▶ **Material shown**

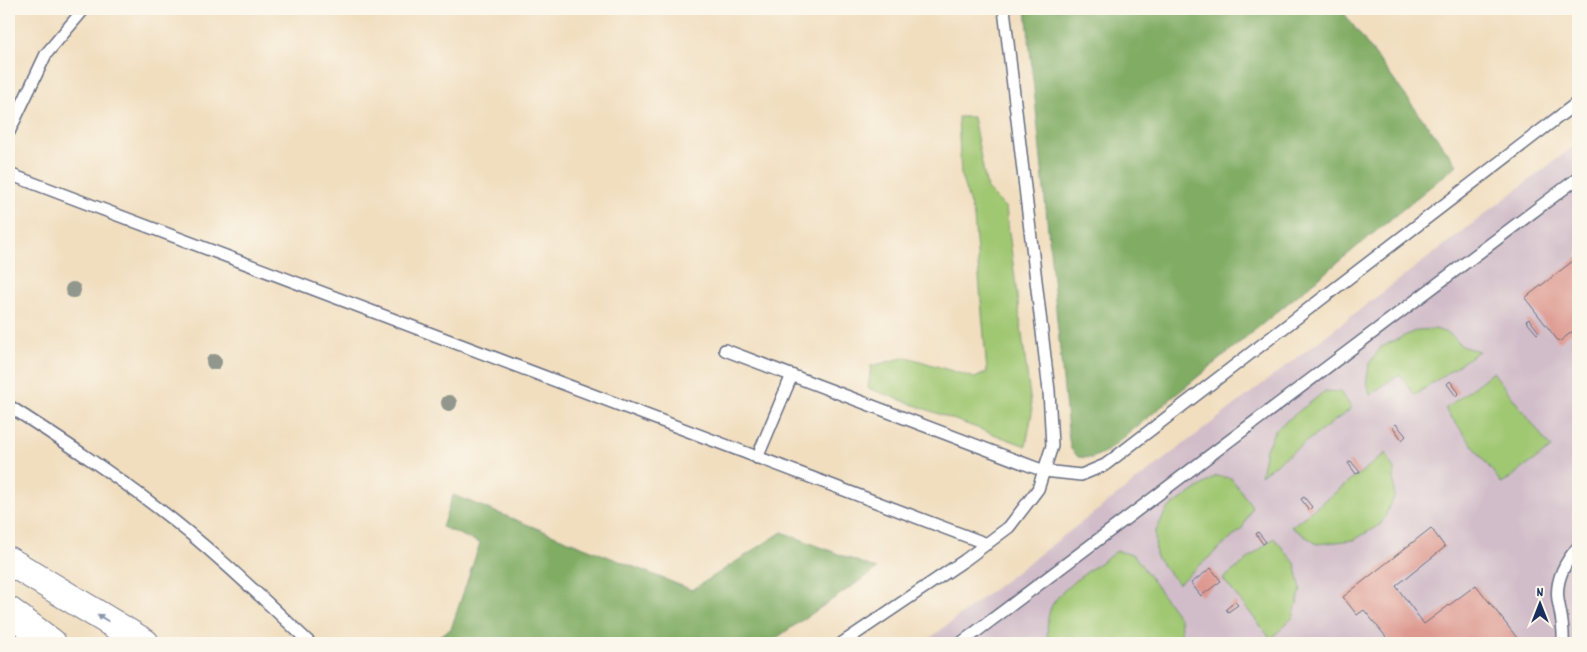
<svg xmlns="http://www.w3.org/2000/svg" width="1587" height="652" viewBox="0 0 1587 652" font-family="Dekko,sans-serif">
<rect width="100%" height="100%" fill="#fbf7ec"/>
<filter id="ink" filterUnits="userSpaceOnUse"><feTurbulence type="fractalNoise" baseFrequency=".02" numOctaves="2"/><feDisplacementMap in="SourceGraphic" scale="10" xChannelSelector="R" yChannelSelector="G"/><feConvolveMatrix kernelMatrix="1 2 1 2 8 2 1 2 1" color-interpolation-filters="sRGB"/></filter>
<filter id="wash" filterUnits="userSpaceOnUse"><feTurbulence type="fractalNoise" baseFrequency=".0096" numOctaves="4" result="noise"/><feDisplacementMap in="SourceGraphic" scale="20" xChannelSelector="R" yChannelSelector="G"/><feGaussianBlur stdDeviation="1.12" result="paint"/><feColorMatrix in="noise" values="0 0 0 0 0 0 0 0 0 0 0 0 0 0 0 0 0 1.4 0 .05"/><feComposite in="paint" operator="in"/></filter>
<g filter="url(#wash)">
<rect width="100%" height="100%" fill="#f1debf"/>
<path fill="#d1bdc9" d="M 1578,143 L 1578,643 L 924,643 L 947,625 Z"/>
<path fill="#a0c772" stroke="#5e7b68" d="M 958,117 L 973,117 L 987,189 L 1006,208 L 1032,413 L 1026,446 L 868,388 L 871,366 L 907,357 L 975,378 L 987,372 L 974,217 L 961,176 Z
M 1435,329 L 1450,334 L 1463,347 L 1479,351 L 1415,395 L 1399,374 L 1370,395 L 1367,380 L 1369,364 L 1381,347 L 1417,330 Z
M 1493,372 L 1551,448 L 1502,484 L 1445,409 Z
M 1325,391 L 1340,392 L 1352,408 L 1261,475 L 1266,449 L 1276,429 Z
M 1386,453 L 1394,470 L 1394,498 L 1381,524 L 1354,540 L 1317,544 L 1291,527 Z
M 1216,476 L 1231,478 L 1252,506 L 1242,529 L 1178,584 L 1156,557 L 1155,533 L 1167,509 Z
M 1274,538 L 1295,563 L 1301,590 L 1293,617 L 1271,639 L 1223,579 Z
M 1117,551 L 1134,555 L 1180,619 L 1182,639 L 1179,643 L 1048,643 C 1047,631 1046,613 1054,602 C 1066,584 1099,564 1117,551 Z"/>
<path fill="#80ac64" stroke="#4e6e61" d="M 1026,9 L 1341,9 L 1457,165 L 1107,451 L 1092,458 L 1078,457 L 1071,449 L 1069,440 Z
M 453,495 L 692,590 L 782,532 L 877,569 L 769,643 L 426,643 L 451,629 L 480,543 L 442,527 Z"/>
<g id="blocks">
<path fill="#dd988f" d="M 1578,257 L 1578,327 L 1559,342 L 1525,298 Z
M 1529,319 L 1539,332 L 1537,334 L 1526,321 Z
M 1450,381 L 1459,393 L 1456,396 L 1447,384 Z
M 1396,424 L 1406,436 L 1402,440 L 1393,427 Z
M 1351,461 L 1354,465 L 1360,472 L 1356,474 L 1348,463 Z
M 1304,497 L 1312,507 L 1309,510 L 1301,499 Z
M 1431,528 L 1445,547 L 1396,586 L 1424,624 L 1476,585 L 1521,643 L 1391,643 L 1364,610 L 1357,615 L 1343,597 Z
M 1258,532 L 1266,542 L 1263,544 L 1256,534 Z
M 1211,568 L 1221,581 L 1201,596 L 1191,583 Z
M 1235,602 L 1238,605 L 1228,612 L 1226,609 Z"/>
</g>
</g>
<g filter="url(#ink)">
<use href="#blocks" fill-opacity="0" stroke="#666c80" stroke-width="1"/>
<g fill="none" stroke-linecap="round" stroke-linejoin="round">
<defs>
<path id="lane" d="M 9,132 L 46,54 L 84,9
M 9,174 L 987,544
M 725,350 L 1044,471 L 1081,475 L 1105,465 L 1578,102
M 9,406 C 60,439 111,472 159,509 C 213,550 261,597 310,643
M 757,458 L 792,375
M 842,643 L 965,560 L 1009,527 L 1038,489 L 1052,446 L 1049,391 L 1004,9
M 961,643 L 1578,178
M 1563,643 C 1564,625 1561,617 1558,600 C 1555,579 1565,562 1578,547"/>
<path id="primary" d="M 9,561 L 145,643
M 9,611 L 52,643"/>
</defs>
<use href="#lane" stroke="#666c80" stroke-width="14"/>
<use href="#primary" stroke="#666c80" stroke-width="30"/>
<use href="#lane" stroke="#fff" stroke-width="11"/>
<use href="#primary" stroke="#fff" stroke-width="28"/>
</g>
<g fill="#91978d">
<circle cx="73" cy="290" r="8"/>
<circle cx="214" cy="362" r="8"/>
<circle cx="449" cy="403" r="8"/>
</g>
<defs><path id="oneway-solid" d="M-6-.8H1V-3.2L6.5 0L1 3.2V.8H-6Z" transform="scale(1.25)"/></defs>
<use fill="#8d97ae" href="#oneway-solid" transform="translate(103 618) rotate(-148)"/>
</g>
<rect width="1587" height="652" fill="none" stroke="#fbf7ec" stroke-width="30"/>
<g transform="translate(1540 604)" stroke="#fbf7ec" stroke-width="4" paint-order="stroke">
<path d="M0-4L9 19L0 12L-9 19Z" fill="#1b2f5e"/>
<text y="-8" font-size="14" font-weight="bold" text-anchor="middle" fill="#1b2f5e">N</text>
</g>
</svg>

▶ **Exercise brief**
When repeating the entries, leave out every picture and keep the rest exact.

▶ **Response area**
<svg xmlns="http://www.w3.org/2000/svg" width="1587" height="652" viewBox="0 0 1587 652" font-family="Dekko,sans-serif">
<rect width="100%" height="100%" fill="#fbf7ec"/>
<filter id="ink" filterUnits="userSpaceOnUse"><feTurbulence type="fractalNoise" baseFrequency=".02" numOctaves="2"/><feDisplacementMap in="SourceGraphic" scale="10" xChannelSelector="R" yChannelSelector="G"/><feConvolveMatrix kernelMatrix="1 2 1 2 8 2 1 2 1" color-interpolation-filters="sRGB"/></filter>
<filter id="wash" filterUnits="userSpaceOnUse"><feTurbulence type="fractalNoise" baseFrequency=".0096" numOctaves="4" result="noise"/><feDisplacementMap in="SourceGraphic" scale="20" xChannelSelector="R" yChannelSelector="G"/><feGaussianBlur stdDeviation="1.12" result="paint"/><feColorMatrix in="noise" values="0 0 0 0 0 0 0 0 0 0 0 0 0 0 0 0 0 1.4 0 .05"/><feComposite in="paint" operator="in"/></filter>
<g filter="url(#wash)">
<rect width="100%" height="100%" fill="#f1debf"/>
<path fill="#d1bdc9" d="M 1578,143 L 1578,643 L 924,643 L 947,625 Z"/>
<path fill="#a0c772" stroke="#5e7b68" d="M 958,117 L 973,117 L 987,189 L 1006,208 L 1032,413 L 1026,446 L 868,388 L 871,366 L 907,357 L 975,378 L 987,372 L 974,217 L 961,176 Z
M 1435,329 L 1450,334 L 1463,347 L 1479,351 L 1415,395 L 1399,374 L 1370,395 L 1367,380 L 1369,364 L 1381,347 L 1417,330 Z
M 1493,372 L 1551,448 L 1502,484 L 1445,409 Z
M 1325,391 L 1340,392 L 1352,408 L 1261,475 L 1266,449 L 1276,429 Z
M 1386,453 L 1394,470 L 1394,498 L 1381,524 L 1354,540 L 1317,544 L 1291,527 Z
M 1216,476 L 1231,478 L 1252,506 L 1242,529 L 1178,584 L 1156,557 L 1155,533 L 1167,509 Z
M 1274,538 L 1295,563 L 1301,590 L 1293,617 L 1271,639 L 1223,579 Z
M 1117,551 L 1134,555 L 1180,619 L 1182,639 L 1179,643 L 1048,643 C 1047,631 1046,613 1054,602 C 1066,584 1099,564 1117,551 Z"/>
<path fill="#80ac64" stroke="#4e6e61" d="M 1026,9 L 1341,9 L 1457,165 L 1107,451 L 1092,458 L 1078,457 L 1071,449 L 1069,440 Z
M 453,495 L 692,590 L 782,532 L 877,569 L 769,643 L 426,643 L 451,629 L 480,543 L 442,527 Z"/>
<g id="blocks">
<path fill="#dd988f" d="M 1578,257 L 1578,327 L 1559,342 L 1525,298 Z
M 1529,319 L 1539,332 L 1537,334 L 1526,321 Z
M 1450,381 L 1459,393 L 1456,396 L 1447,384 Z
M 1396,424 L 1406,436 L 1402,440 L 1393,427 Z
M 1351,461 L 1354,465 L 1360,472 L 1356,474 L 1348,463 Z
M 1304,497 L 1312,507 L 1309,510 L 1301,499 Z
M 1431,528 L 1445,547 L 1396,586 L 1424,624 L 1476,585 L 1521,643 L 1391,643 L 1364,610 L 1357,615 L 1343,597 Z
M 1258,532 L 1266,542 L 1263,544 L 1256,534 Z
M 1211,568 L 1221,581 L 1201,596 L 1191,583 Z
M 1235,602 L 1238,605 L 1228,612 L 1226,609 Z"/>
</g>
</g>
<g filter="url(#ink)">
<use href="#blocks" fill-opacity="0" stroke="#666c80" stroke-width="1"/>
<g fill="none" stroke-linecap="round" stroke-linejoin="round">
<defs>
<path id="lane" d="M 9,132 L 46,54 L 84,9
M 9,174 L 987,544
M 725,350 L 1044,471 L 1081,475 L 1105,465 L 1578,102
M 9,406 C 60,439 111,472 159,509 C 213,550 261,597 310,643
M 757,458 L 792,375
M 842,643 L 965,560 L 1009,527 L 1038,489 L 1052,446 L 1049,391 L 1004,9
M 961,643 L 1578,178
M 1563,643 C 1564,625 1561,617 1558,600 C 1555,579 1565,562 1578,547"/>
<path id="primary" d="M 9,561 L 145,643
M 9,611 L 52,643"/>
</defs>
<use href="#lane" stroke="#666c80" stroke-width="14"/>
<use href="#primary" stroke="#666c80" stroke-width="30"/>
<use href="#lane" stroke="#fff" stroke-width="11"/>
<use href="#primary" stroke="#fff" stroke-width="28"/>
</g>
<g fill="#91978d">
<circle cx="73" cy="290" r="8"/>
<circle cx="214" cy="362" r="8"/>
<circle cx="449" cy="403" r="8"/>
</g>
<defs><path id="oneway-solid" d="M-6-.8H1V-3.2L6.5 0L1 3.2V.8H-6Z" transform="scale(1.25)"/></defs>
<use fill="#8d97ae" href="#oneway-solid" transform="translate(103 618) rotate(-148)"/>
</g>
<rect width="1587" height="652" fill="none" stroke="#fbf7ec" stroke-width="30"/>
<g transform="translate(1540 604)" stroke="#fbf7ec" stroke-width="4" paint-order="stroke">
<path d="M0-4L9 19L0 12L-9 19Z" fill="#1b2f5e"/>
<text y="-8" font-size="14" font-weight="bold" text-anchor="middle" fill="#1b2f5e">N</text>
</g>
</svg>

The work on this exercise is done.